Ahmed’s proposal for a queer phenomenology is, in part, to approach objects from behind. She writes, “we need to face an object’s background, redefined as not only the conditions for the emergence of the object (we might ask: how did it arrive?) but also the act of perceiving the object, which depends on the arrival of the body that perceives.” The works in this show “arrive” through the distinct backgrounds of each artist’s practice: performance, painting, and sculpture, respectively. Yet the objects only truly take shape through their encounter with the viewer or “the body that perceives” through the intimate co-habitation of space. Thus, the potential for a “queer” moment, a moment of disorientation, exists not in the object but the space of the encounter.
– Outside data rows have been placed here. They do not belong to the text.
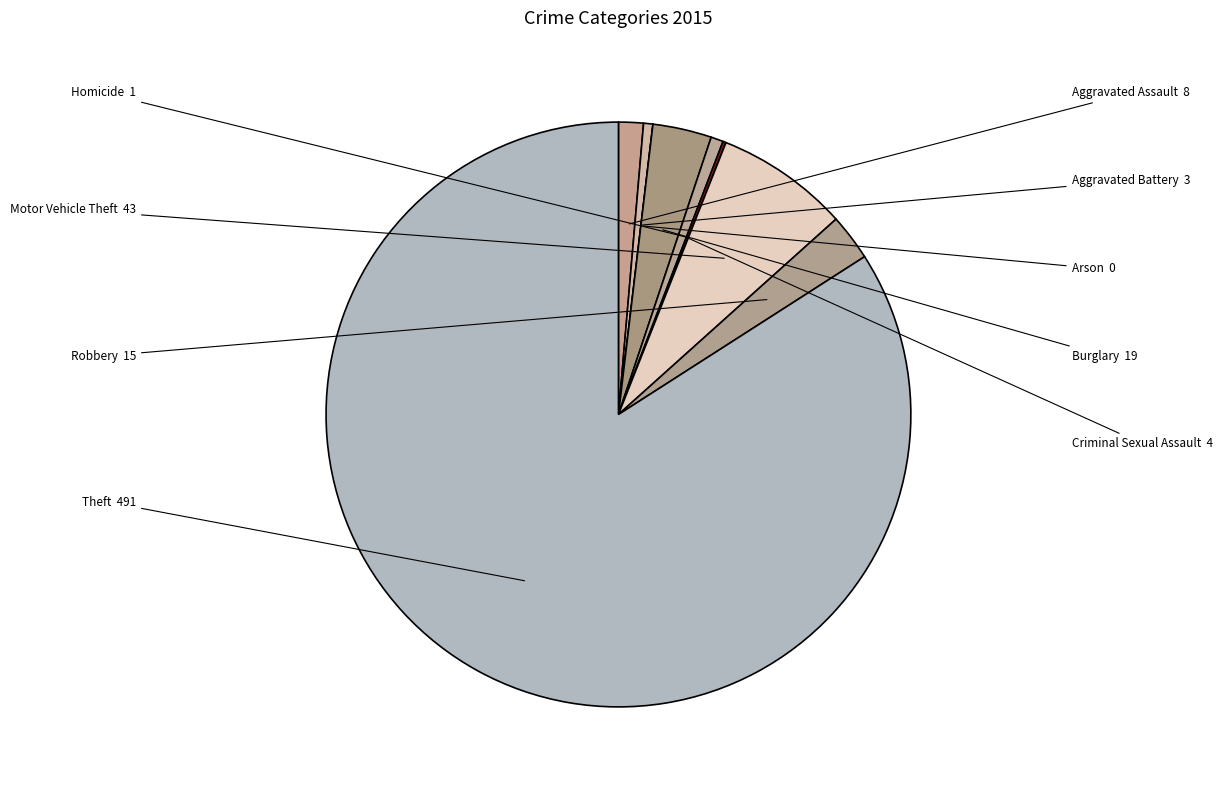

Is there any slice that represents more than half of the pie?

Yes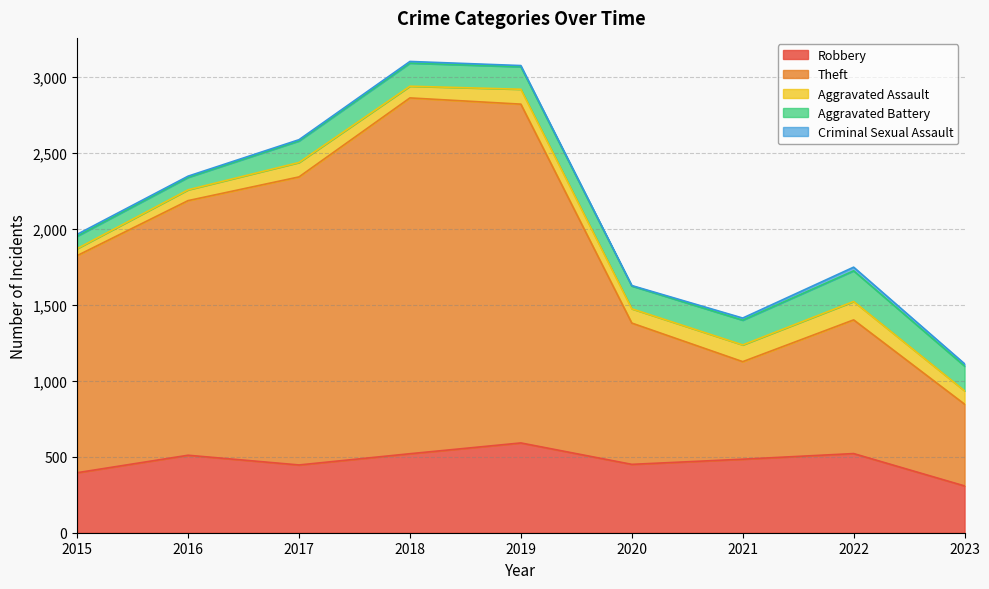

What value does the Aggravated Battery series have at 2016?

82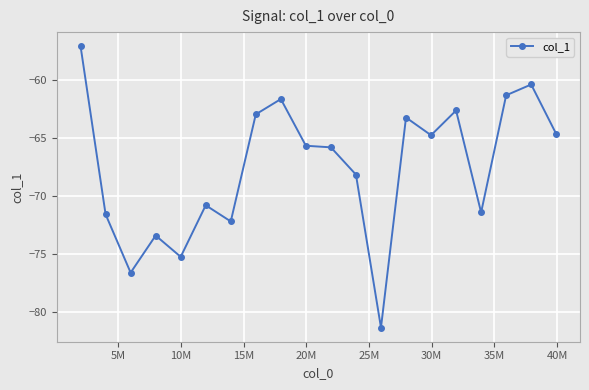

What is the smallest value displayed?

-81.3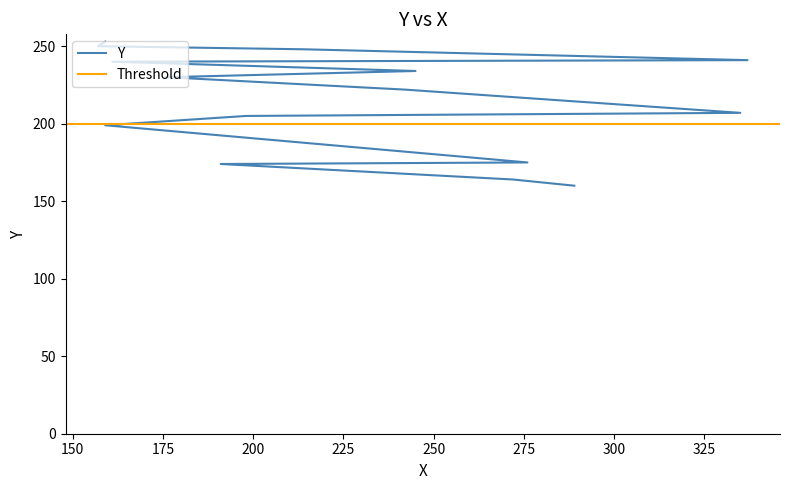

What is the ratio of the value at 161 to the value at 245?

1.0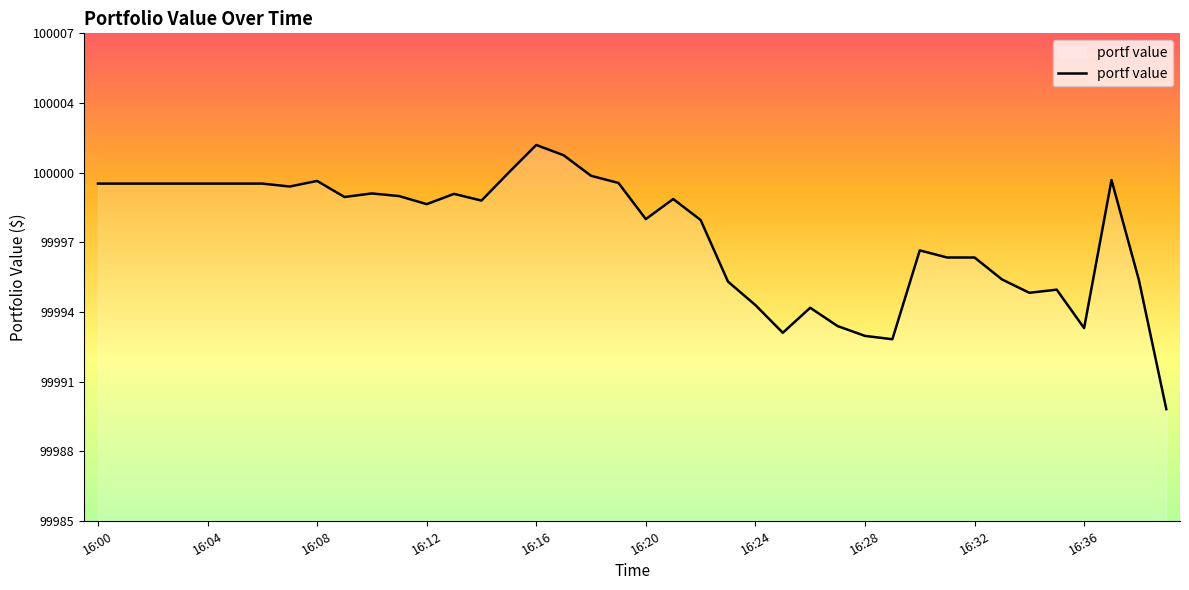

Does the chart have visible grid lines?

No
As Ahmed explains, the spaces where we gather are not neutral but directive. Spaces are where we find the lines we follow. It has always been one of the goals of Garden Party/Arts to build a space that is oriented towards feminism. This means we tend towards feminist and queer objects and tend to perceive feminism and queerness in objects. But Ahmed makes an important distinction when she explains that “it is important that we do not idealize queer worlds or simply locate them in an alternative space. After all, if the spaces we occupy are fleeting, if they follow us when we come and go, then this is as much a sign of how heterosexuality shapes the contours of inhabitable or livable space as it is about the promise of queer.” Instead, we need to ask what we will do in the moment we encounter an object that disorients us. These are the encounters that make it possible to change the direction we face, to follow new paths, and create space for difference.